* Texto proporcionado *
---*---

Las autoridades estaban advertidas,
pero el estamento gubernamental de esta Región es ultradependiente de
los poderes económicos hasta el punto de confluir en la complicidad. Tan
a la vista está, que ahora vemos que las corporaciones agrícolas más
expansivas, que han bordeado las playas del Mar Menor devorando miles de
hectáreas de terreno protector, anuncian que se retirarán del litoral a
una distancia prudencial. Es la hora del 'mañana por ti' después de
tantos años del 'hoy por mí'.
Si
el Gobierno del PP ha favorecido hasta ahora la agricultura expansiva
contaminante, una vez que ese sector ve en riesgo la estabilidad
política futura de quienes la beneficia, acude a descargar tensión, es
decir, esta vez la agricultura expansiva viene a ayudar con un gesto
formal a sus impulsores políticos en un trance difícil. Vale, nos hemos
pasado de la raya; retrocederemos hasta que todo vuelva a su ser.

---*---

* Lista de actividades *
A - Duplica con total fidelidad el pasaje del texto sobre el Mar Menor que va desde "Las autoridades estaban" hasta "del 'hoy por mí'.", incluidas ambas partes.
B - Resume en dos oraciones el texto sobre el Mar Menor.
C - Contesta estas preguntas sobre el texto del Mar Menor:
(i) ¿De qué es ultradependiente el estamento gubernamental de la Región?
(ii) ¿Qué han devorado las corporaciones agrícolas al bordear las playas del Mar Menor?
(iii) ¿Qué Gobierno ha favorecido hasta ahora la agricultura expansiva contaminante?

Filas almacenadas
---*---

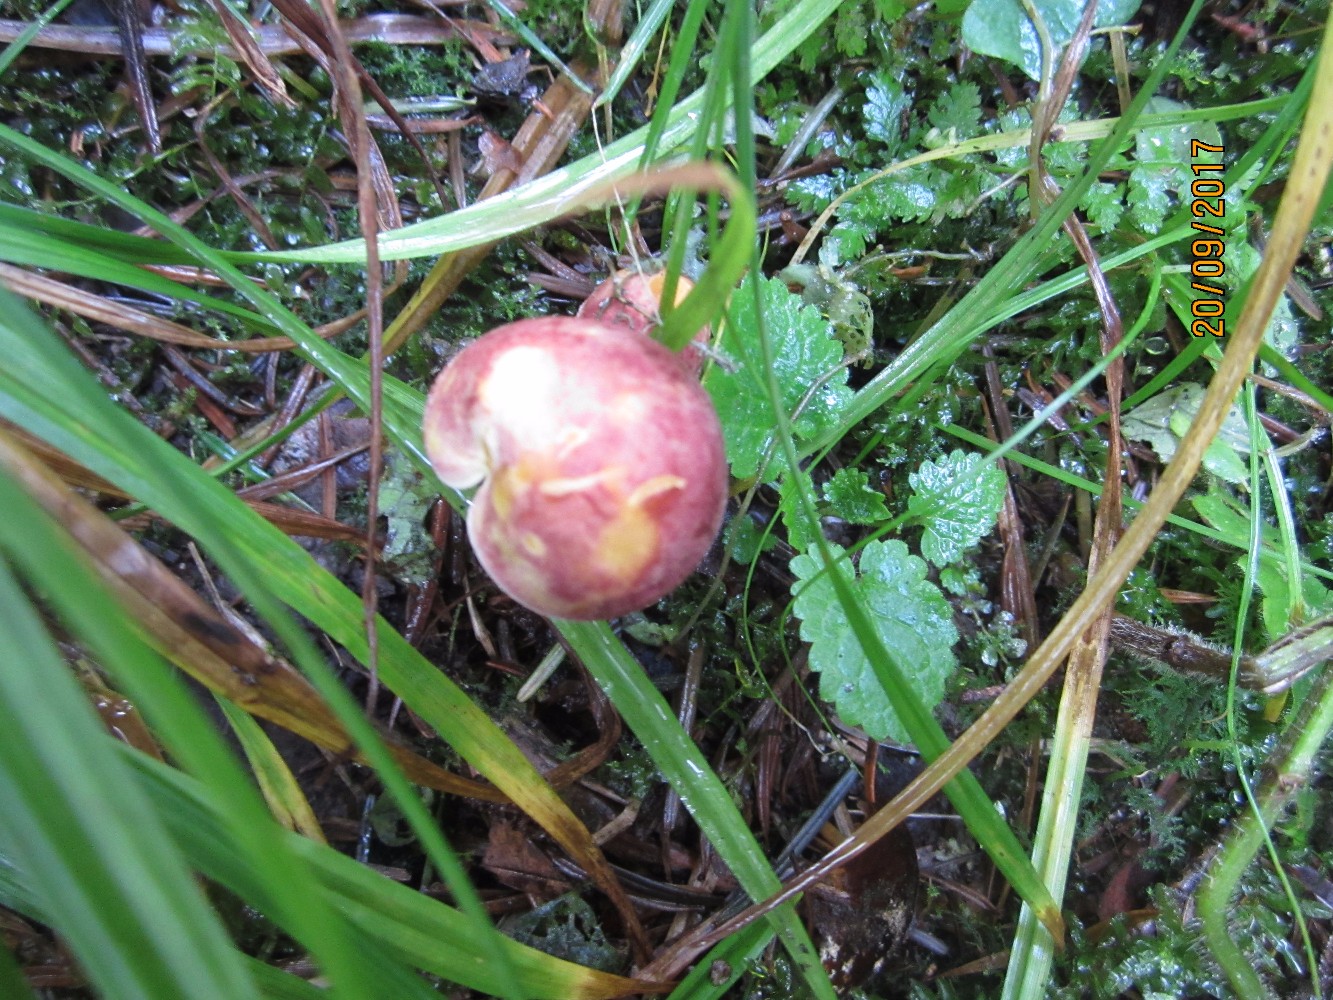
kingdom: Fungi
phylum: Basidiomycota
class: Agaricomycetes
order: Agaricales
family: Tricholomataceae
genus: Tricholomopsis
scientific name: Tricholomopsis rutilans
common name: purpur-væbnerhat
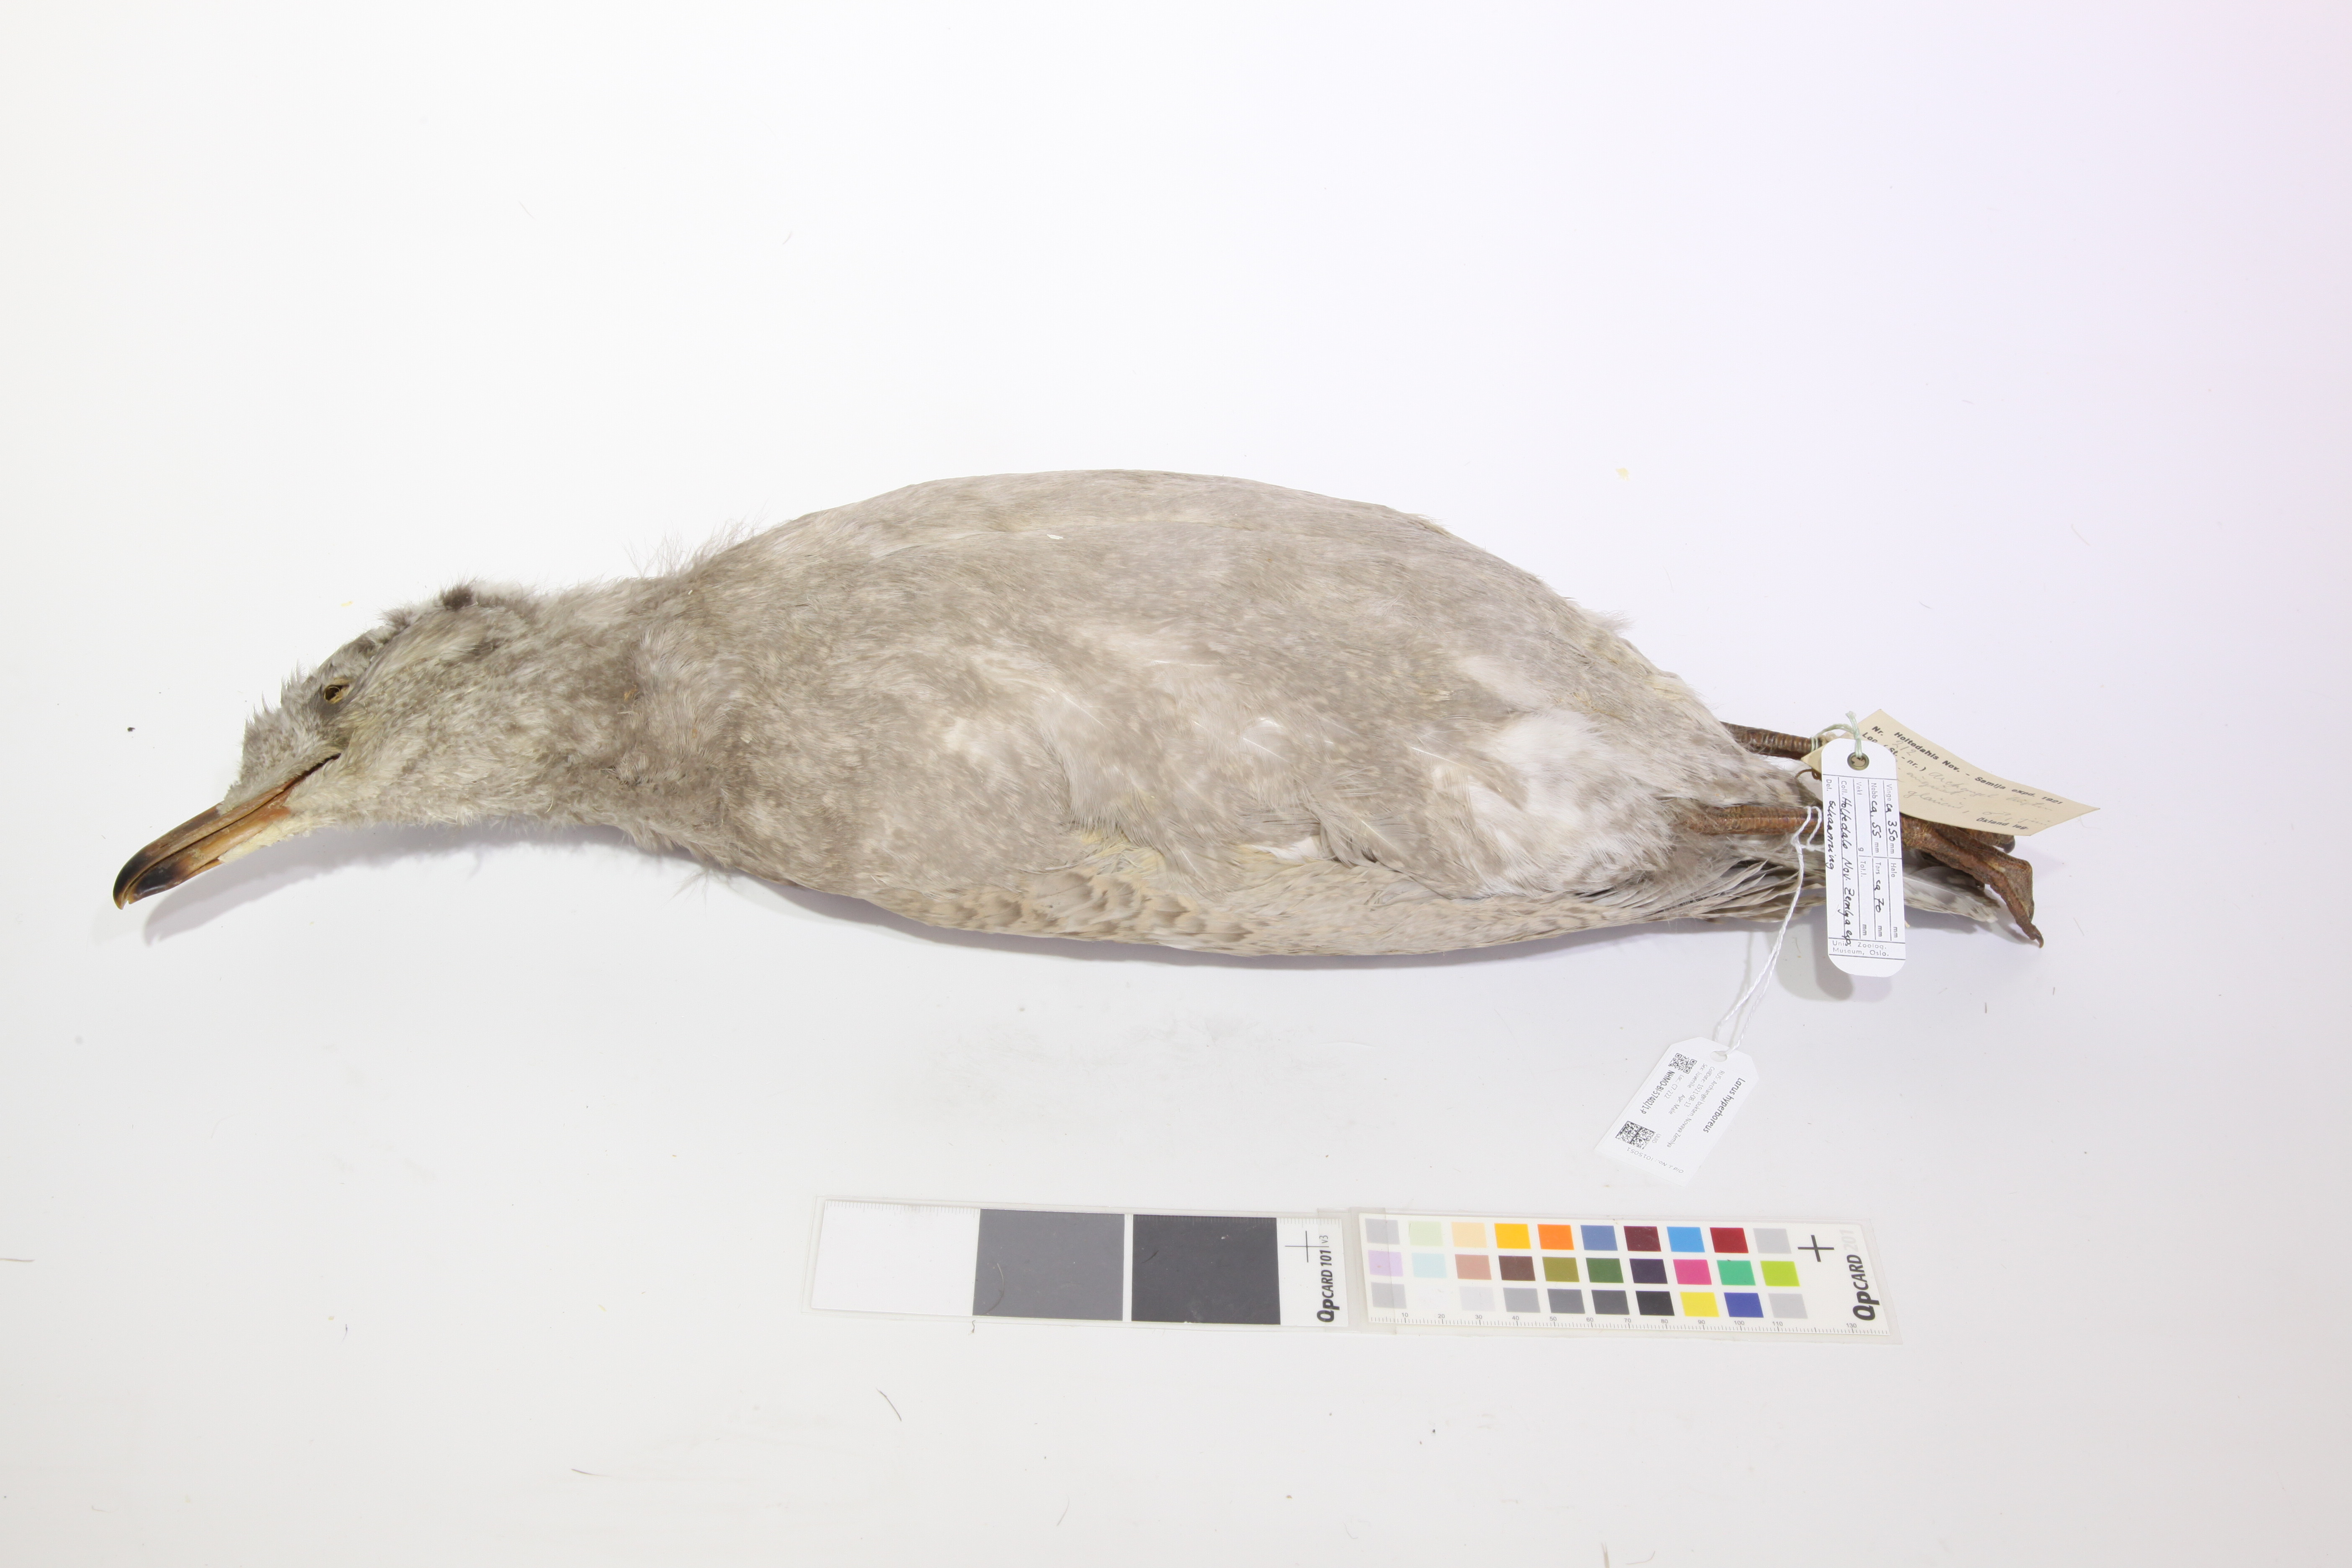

---*---

* Soluciones *
A -
Las autoridades estaban advertidas,
pero el estamento gubernamental de esta Región es ultradependiente de
los poderes económicos hasta el punto de confluir en la complicidad. Tan
a la vista está, que ahora vemos que las corporaciones agrícolas más
expansivas, que han bordeado las playas del Mar Menor devorando miles de
hectáreas de terreno protector, anuncian que se retirarán del litoral a
una distancia prudencial. Es la hora del 'mañana por ti' después de
tantos años del 'hoy por mí'.

B - Las autoridades de la Región estaban advertidas, pero dependen tanto de los poderes económicos que llegan a la complicidad, y ahora las corporaciones agrícolas más expansivas, que han devorado miles de hectáreas de terreno protector junto al Mar Menor, anuncian que se retirarán del litoral a una distancia prudencial. Ese anuncio se presenta como un gesto formal con el que la agricultura expansiva ayuda al Gobierno del PP, que la ha favorecido, en un trance político difícil.

C -
(i) De los poderes económicos.
(ii) Miles de hectáreas de terreno protector.
(iii) El Gobierno del PP.